Outros depoimentos dão conta da situação dos palestinos que vivem em difíceis condições nas prisões israelenses, bem como o uso continuado da detenção administrativa.

A deterioração da situação humanitária em Gaza, agravada pela atual crise de eletricidade, foi repetidamente levantada como uma das questões mais urgentes. Segundo um relatório de especialistas independentes da ONU, publicado na última semana (12), a eletricidade em Gaza é disponível por, no máximo, seis horas consecutivas, seguidas de um período de 12 horas de apagão.

O documento observa que a recente redução do fornecimento de eletricidade – em até 40% – está levando a uma deterioração sem precedentes na prestação de serviços essenciais, como o atendimento médico.

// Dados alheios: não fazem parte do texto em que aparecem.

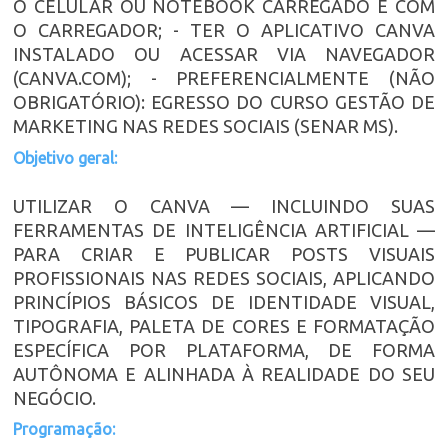
O CELULAR OU NOTEBOOK CARREGADO E COM
O CARREGADOR; - TER O APLICATIVO CANVA
INSTALADO OU ACESSAR VIA NAVEGADOR
(CANVA.COM); - PREFERENCIALMENTE (NÃO
OBRIGATÓRIO): EGRESSO DO CURSO GESTÃO DE
MARKETING NAS REDES SOCIAIS (SENAR MS).
Objetivo geral:
UTILIZAR O CANVA — INCLUINDO SUAS
FERRAMENTAS DE INTELIGÊNCIA ARTIFICIAL —
PARA CRIAR E PUBLICAR POSTS VISUAIS
PROFISSIONAIS NAS REDES SOCIAIS, APLICANDO
PRINCÍPIOS BÁSICOS DE IDENTIDADE VISUAL,
TIPOGRAFIA, PALETA DE CORES E FORMATAÇÃO
ESPECÍFICA POR PLATAFORMA, DE FORMA
AUTÔNOMA E ALINHADA À REALIDADE DO SEU
NEGÓCIO.
Programação:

O comitê ressaltou ainda a permanente falta de responsabilização por alegações de uso excessivo da força e violações do direito internacional pelas forças israelenses, inclusive durante as hostilidades de 2014 em Gaza. Muitas organizações ouvidas enfatizaram que a falta de responsabilização aumentou ainda mais o ciclo da violência.

Os ativistas e jornalistas que buscam destacar as violações dos direitos humanos e do direito humanitário disseram ao Comitê que o espaço em que estavam livres para se manifestar está diminuindo a um ritmo alarmante. Eles relataram casos de detenção de manifestantes pacíficos e jornalistas que cobriam protestos.

O comunicado também observou que o governo de Israel não reconhece o Comitê e que, portanto, não conseguiu falar com as autoridades israelenses ou acessar os territórios ocupados.

Um relatório completo sobre a missão e outras atividades será enviado para a Assembleia Geral da ONU em novembro de 2017.

Criado na Assembleia Geral das Nações Unidas em dezembro de 1968, o Comitê investiga as práticas israelenses que afetam os direitos humanos dos povos palestinos e de outros territórios árabes. Atualmente, é composto por três Estados-membros da ONU – Sri Lanka, Malásia e Senegal.